Church attendance in Ireland is one of the very many things tracked by the European Social Survey, one of the biggest polls of its kind anywhere. It has been conducted every two years since 2002. The 2016 edition came out last week and one of things it has found is that while the numbers attending church weekly or more was failing fairly rapidly from 2002 until 2010, it has been a very slow decline since then.
Going back to 2002, the number who said they attend a religious service at least weekly was 54pc. Curiously, it rose to 56pc in 2004 but then fell by 10 points in just two years to 46pc in 2006. A certain amount of allowance has to be made for the margin of error built into all polls, but that is big drop however you slice it.
Between 2006 and 2008, there was a further three point drop and then a five point drop between 2008 and 2010 to 38pc.
If the rate of decline that occurred between 2002 and 2010 continued, weekly church attendance (which in this country is mostly Mass attendance), would have fallen from 38pc to 26pc by last year, in other words by 12 more points. But it didn’t. Instead it fell by just two percent over those six years to 36pc.
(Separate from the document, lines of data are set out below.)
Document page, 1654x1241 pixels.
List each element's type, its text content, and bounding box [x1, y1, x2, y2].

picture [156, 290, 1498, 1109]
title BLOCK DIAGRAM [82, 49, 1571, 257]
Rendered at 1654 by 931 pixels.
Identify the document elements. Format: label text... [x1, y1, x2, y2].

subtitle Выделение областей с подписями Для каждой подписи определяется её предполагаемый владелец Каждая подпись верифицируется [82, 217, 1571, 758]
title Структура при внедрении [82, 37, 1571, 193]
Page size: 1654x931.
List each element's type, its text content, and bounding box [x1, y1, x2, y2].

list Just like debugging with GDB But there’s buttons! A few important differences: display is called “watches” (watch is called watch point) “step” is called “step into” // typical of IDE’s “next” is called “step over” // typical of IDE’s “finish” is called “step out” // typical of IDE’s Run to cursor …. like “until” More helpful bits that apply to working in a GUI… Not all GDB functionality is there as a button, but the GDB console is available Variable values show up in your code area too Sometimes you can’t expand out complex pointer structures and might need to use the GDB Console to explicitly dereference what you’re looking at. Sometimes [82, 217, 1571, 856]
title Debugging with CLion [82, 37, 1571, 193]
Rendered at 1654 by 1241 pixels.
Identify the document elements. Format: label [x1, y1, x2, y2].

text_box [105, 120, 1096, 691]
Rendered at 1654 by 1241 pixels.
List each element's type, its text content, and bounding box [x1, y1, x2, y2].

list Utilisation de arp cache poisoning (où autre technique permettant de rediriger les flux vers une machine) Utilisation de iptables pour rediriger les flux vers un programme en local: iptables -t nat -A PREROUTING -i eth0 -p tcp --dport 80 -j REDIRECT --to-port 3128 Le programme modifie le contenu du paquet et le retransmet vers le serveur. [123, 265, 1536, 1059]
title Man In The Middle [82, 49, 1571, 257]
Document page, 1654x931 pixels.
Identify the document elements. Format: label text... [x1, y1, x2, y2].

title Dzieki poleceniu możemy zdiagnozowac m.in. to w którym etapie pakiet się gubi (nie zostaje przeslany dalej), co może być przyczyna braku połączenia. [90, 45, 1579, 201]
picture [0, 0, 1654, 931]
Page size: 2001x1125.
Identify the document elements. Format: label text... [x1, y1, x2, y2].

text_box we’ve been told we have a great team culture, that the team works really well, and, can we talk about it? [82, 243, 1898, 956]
Have we an explanation for this? Not really. We can only speculate. Perhaps it’s because almost everyone who decided to quit going to church for a conscious reason, or who simply drifted away had done so by 2010 and from then on it has simply been church-goers dying out bit by bit.
That is not a cheerful thought by any means but the fact that 36pc of Irish adults still go to church is at least once a week is not bad at all and is a high figure by modern European standards. Only Poland records a higher rate at 50pc. The European average for church attendance (not just Mass) of once a week or more is a paltry 12.8pc.
Those writing off the Church in Ireland may have to hold fire for a bit longer yet.